Logo used until November 2018

===Top 40 (2011–2023)===
On July 1, 2011, at 10 a.m., after playing Jon Bon Jovi's "Blaze of Glory", WPOI began stunting with random song clips. One hour later, the station flipped to contemporary hit radio as "Hot 101-5". The first (and ultimately, last) song as "Hot" was LMFAO's "Party Rock Anthem" featuring Lauren Bennett and GoonRock.

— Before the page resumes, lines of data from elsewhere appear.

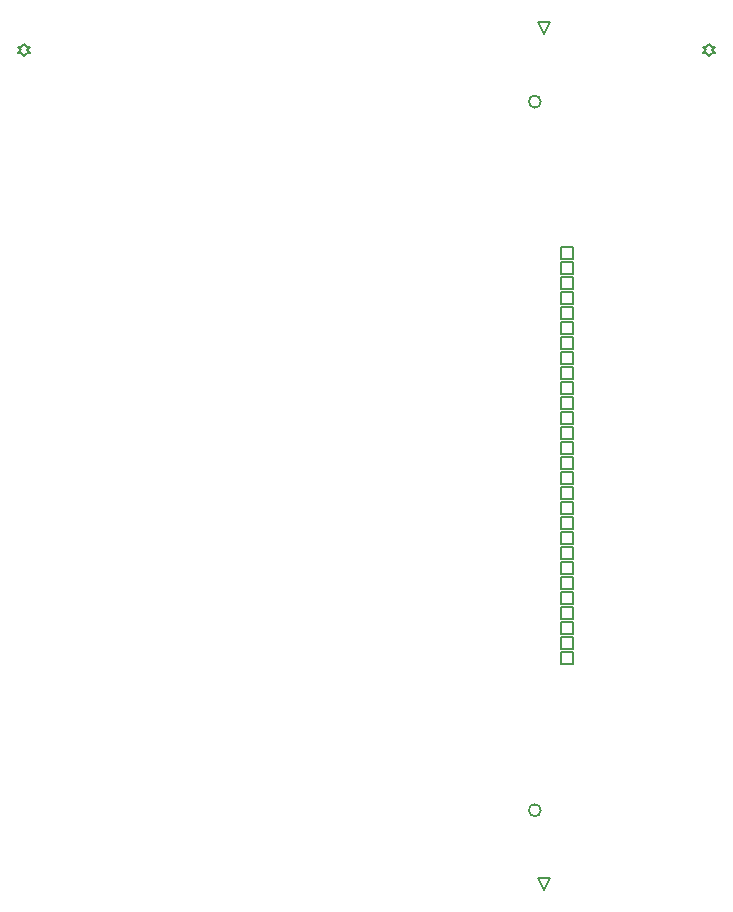
<source format=gbr>
%TF.GenerationSoftware,Altium Limited,Altium Designer,24.7.2 (38)*%
G04 Layer_Color=2752767*
%FSLAX43Y43*%
%MOMM*%
%TF.SameCoordinates,6EE5CD54-FE70-432D-B01E-CA14D31D91FF*%
%TF.FilePolarity,Positive*%
%TF.FileFunction,Drawing*%
%TF.Part,Single*%
G01*
G75*
%TA.AperFunction,NonConductor*%
%ADD33C,0.127*%
%ADD43C,0.169*%
D33*
X51458Y-57029D02*
Y-56013D01*
X52474D01*
Y-57029D01*
X51458D01*
Y-55759D02*
Y-54743D01*
X52474D01*
Y-55759D01*
X51458D01*
Y-54489D02*
Y-53473D01*
X52474D01*
Y-54489D01*
X51458D01*
Y-53219D02*
Y-52203D01*
X52474D01*
Y-53219D01*
X51458D01*
Y-51949D02*
Y-50933D01*
X52474D01*
Y-51949D01*
X51458D01*
Y-50679D02*
Y-49663D01*
X52474D01*
Y-50679D01*
X51458D01*
Y-49409D02*
Y-48393D01*
X52474D01*
Y-49409D01*
X51458D01*
Y-48139D02*
Y-47123D01*
X52474D01*
Y-48139D01*
X51458D01*
Y-46869D02*
Y-45853D01*
X52474D01*
Y-46869D01*
X51458D01*
Y-45599D02*
Y-44583D01*
X52474D01*
Y-45599D01*
X51458D01*
Y-44329D02*
Y-43313D01*
X52474D01*
Y-44329D01*
X51458D01*
Y-43059D02*
Y-42043D01*
X52474D01*
Y-43059D01*
X51458D01*
Y-41789D02*
Y-40773D01*
X52474D01*
Y-41789D01*
X51458D01*
Y-40519D02*
Y-39503D01*
X52474D01*
Y-40519D01*
X51458D01*
Y-39249D02*
Y-38233D01*
X52474D01*
Y-39249D01*
X51458D01*
Y-37979D02*
Y-36963D01*
X52474D01*
Y-37979D01*
X51458D01*
Y-36709D02*
Y-35693D01*
X52474D01*
Y-36709D01*
X51458D01*
Y-35439D02*
Y-34423D01*
X52474D01*
Y-35439D01*
X51458D01*
Y-34169D02*
Y-33153D01*
X52474D01*
Y-34169D01*
X51458D01*
Y-32899D02*
Y-31883D01*
X52474D01*
Y-32899D01*
X51458D01*
Y-31629D02*
Y-30613D01*
X52474D01*
Y-31629D01*
X51458D01*
Y-30359D02*
Y-29343D01*
X52474D01*
Y-30359D01*
X51458D01*
Y-29089D02*
Y-28073D01*
X52474D01*
Y-29089D01*
X51458D01*
Y-27819D02*
Y-26803D01*
X52474D01*
Y-27819D01*
X51458D01*
Y-26549D02*
Y-25533D01*
X52474D01*
Y-26549D01*
X51458D01*
Y-25279D02*
Y-24263D01*
X52474D01*
Y-25279D01*
X51458D01*
Y-24009D02*
Y-22993D01*
X52474D01*
Y-24009D01*
X51458D01*
Y-22739D02*
Y-21723D01*
X52474D01*
Y-22739D01*
X51458D01*
X50016Y-76084D02*
X49508Y-75068D01*
X50524D01*
X50016Y-76084D01*
Y-3684D02*
X49508Y-2668D01*
X50524D01*
X50016Y-3684D01*
X64000Y-5508D02*
X64254Y-5254D01*
X64508D01*
X64254Y-5000D01*
X64508Y-4746D01*
X64254D01*
X64000Y-4492D01*
X63746Y-4746D01*
X63492D01*
X63746Y-5000D01*
X63492Y-5254D01*
X63746D01*
X64000Y-5508D01*
X6000D02*
X6254Y-5254D01*
X6508D01*
X6254Y-5000D01*
X6508Y-4746D01*
X6254D01*
X6000Y-4492D01*
X5746Y-4746D01*
X5492D01*
X5746Y-5000D01*
X5492Y-5254D01*
X5746D01*
X6000Y-5508D01*
D43*
X49734Y-9376D02*
G03*
X49734Y-9376I-508J0D01*
G01*
Y-69376D02*
G03*
X49734Y-69376I-508J0D01*
G01*
%TF.MD5,d6a7a1f987f051688881413cac50aab4*%
M02*

</source>
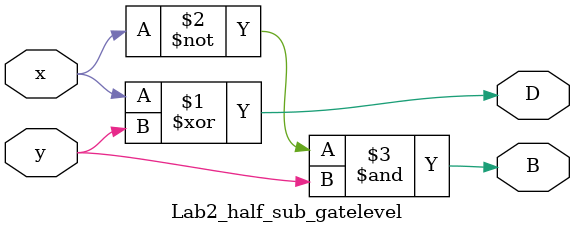
<source format=v>
module Lab2_half_sub_gatelevel(output D, B, input x, y);
    xor G1(D, x, y);
    and G2(B, ~x, y);
endmodule
</source>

The station took direct aim at WFLZ, and targeted an 18–49 year old audience (particularly, the 18–34 age bracket). It aired a music-intensive current-based playlist that bordered towards dance-pop tracks, with less talk and commercials than its competitors. By the end of the format's run, the station would also augment the pop music with more classic pop hits from the 1990s onwards, mirroring a recent trend with other Top 40 stations nationwide.

===Adult R&B (2023-)===
At noon on September 6, 2023, after playing "Bye Bye Bye" by NSYNC and "Party Rock Anthem" (a bookend to the 'Hot' branding's launch), WPOI began stunting with a loop of "Just Fine" by Mary J. Blige, promoting a change to come at noon the following day.

At the promised time, following a single playing of the "Treat 'em Right" remix of "Just Fine" by Blige, Lil Wayne and Swizz Beatz, WPOI flipped to urban adult contemporary as "101.5 The Vibe." The first song on "The Vibe" was "Return of the Mack" by Mark Morrison. Concurrent with the change, Cox applied for a new WTBV call sign for the station, which took effect on September 11.